**Stored dataset items:**
########################################
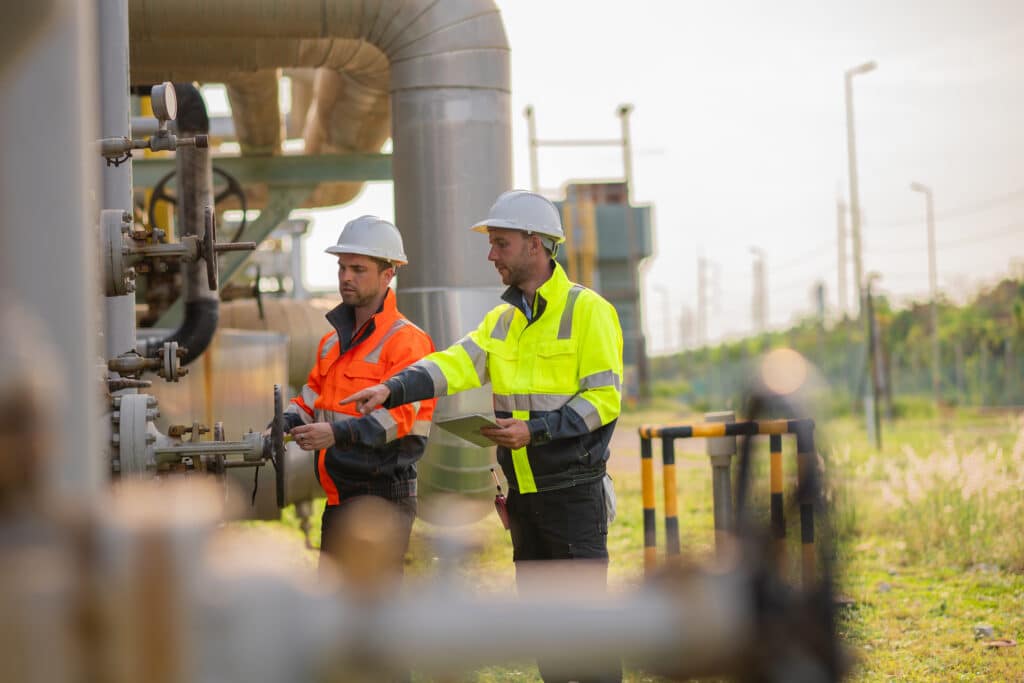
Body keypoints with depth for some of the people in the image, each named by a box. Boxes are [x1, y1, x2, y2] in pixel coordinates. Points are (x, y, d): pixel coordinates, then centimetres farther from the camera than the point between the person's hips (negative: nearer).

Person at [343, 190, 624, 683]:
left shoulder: (587, 310, -8)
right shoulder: (502, 319, 12)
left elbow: (604, 398, -12)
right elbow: (456, 364, -3)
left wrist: (535, 430, -21)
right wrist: (392, 389, -19)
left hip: (574, 490, -7)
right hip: (524, 492, 7)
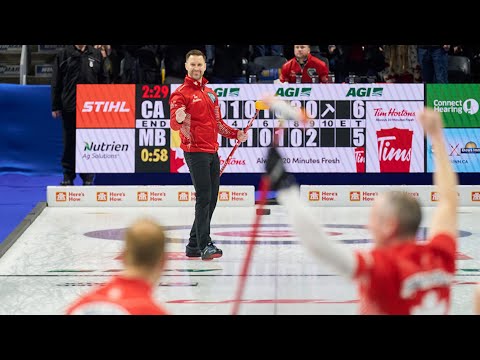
########################################
No pictures belong in the output. Restate word for word only the lines from the one containing "left elbow: (604, 398, -12)" to the end of the entries above.

left elbow: (604, 398, -12)
right elbow: (456, 364, -3)
left wrist: (535, 430, -21)
right wrist: (392, 389, -19)
left hip: (574, 490, -7)
right hip: (524, 492, 7)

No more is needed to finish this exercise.